O que é o Xonsh e para quem ele é voltado
- Shell movido a Python que busca combinar Python e a semântica tradicional de shell.
- Comercializado como “Unix‑gazing” / “Bash‑wards compatible”: em geral, próximo da UX do Bash, mas não compatível com POSIX e nem 100% compatível com Bash.
- Visto como especialmente atraente para usuários Unix no Windows que querem uma experiência parecida com Bash.
Vantagens e experiências positivas
- Usuários relatam anos de uso diário no Linux e no Windows e dizem “adorar”, apesar de certa lentidão em relação a shells baseados em C.
- Forte apelo para quem não gosta de escrever scripts em Bash; os scripts do xonsh são descritos como mais claros e com maior chance de serem mantidos a longo prazo.
- Misturar comandos de shell e Python no mesmo lugar é um grande atrativo (por exemplo, matemática rápida, lógica Python em pipelines, arquivos rc mais limpos).
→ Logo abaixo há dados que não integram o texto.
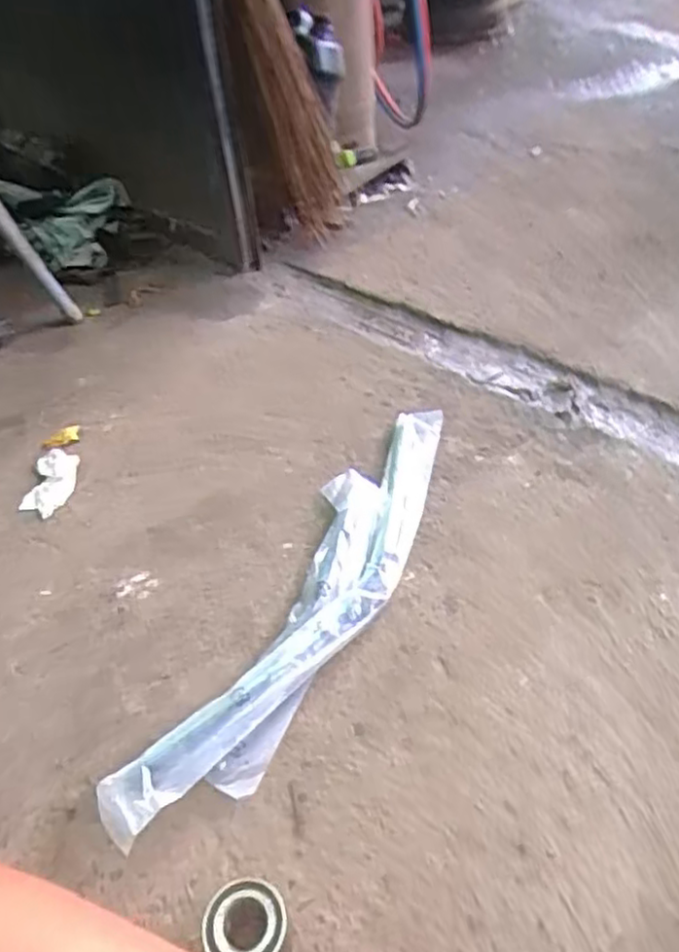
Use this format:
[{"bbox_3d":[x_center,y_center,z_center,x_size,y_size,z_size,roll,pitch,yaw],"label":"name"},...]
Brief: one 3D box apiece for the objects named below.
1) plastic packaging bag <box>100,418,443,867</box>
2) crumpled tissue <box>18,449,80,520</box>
[{"bbox_3d":[-0.011,0.099,0.710,0.130,0.046,0.567,15,48,21],"label":"plastic packaging bag"},{"bbox_3d":[-0.358,0.007,0.863,0.056,0.016,0.098,-2,44,5],"label":"crumpled tissue"}]

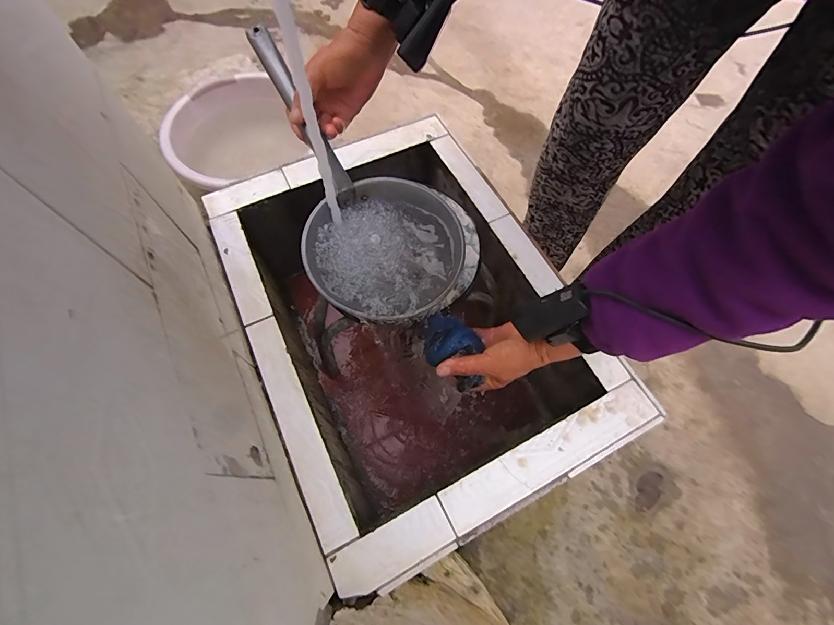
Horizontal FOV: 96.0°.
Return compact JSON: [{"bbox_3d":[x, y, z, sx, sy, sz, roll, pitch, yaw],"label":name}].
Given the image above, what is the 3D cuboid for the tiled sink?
[{"bbox_3d":[-0.025,0.021,0.601,0.412,0.228,0.567,-24,68,-12],"label":"tiled sink"}]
- Alguns acham que ele é configurável o suficiente para parecer semelhante ao zsh e não exigir “mais digitação”.
Desvantagens, estabilidade e compatibilidade
- Vários usuários saíram após travamentos frequentes; a estabilidade de um shell é considerada crítica. Uma grande fonte de problemas foram versões do prompt-toolkit.
- Incompatibilidades com fluxos de trabalho do Bash/zsh (por exemplo, uso de fzf, novas linhas em substituição de comando, peculiaridades fora do padrão) são pontos de dor recorrentes.
- Alguns o veem como pouco padronizado demais para compartilhar comandos com colegas ou para usar em shebangs.
- O rastreador de issues no GitHub é citado como motivo para “ficar com o diabo que você conhece”.
Python como base: preocupações e contra-argumentos
- Há receios de que os problemas de dependência e empacotamento do Python afetem a confiabilidade do shell.
- Contra-argumento: o Bash não tem gerenciamento de dependências nenhum; o xonsh em si tem poucas dependências e, na prática, atualizações de Python exigem principalmente uma reinstalação rápida.
Escolha de shell: novo versus antigo
- Debate sobre investir em shells modernos (xonsh, nushell, fish, elvish, etc.) versus o onipresente Bash/POSIX.
- Alguns priorizam portabilidade e aprendizado mínimo (bash/sh em todo lugar).
- Outros defendem conforto e produtividade em suas próprias máquinas, usando Bash apenas quando necessário.
Alternativas e shells com dados estruturados
- Outros shells “embutidos em linguagem” ou orientados a objetos/estruturados mencionados: nushell, marcel, rash, scsh, abordagens baseadas em Tcl, elvish, murex, rc, eshell no Emacs.
- Desejo por shells/ferramentas que passem objetos ou JSON em vez de texto, saídas padronizadas legíveis por máquina e análise de argumentos/ajuda integradas.
LLMs e mudanças no fluxo de trabalho
- Pelo menos um usuário relata ter substituído em grande parte o xonsh por GPT‑4 para scripts rápidos e tarefas de cola, embora outros observem que os LLMs atuais ainda têm dificuldade em domínios de nicho como Nix moderno.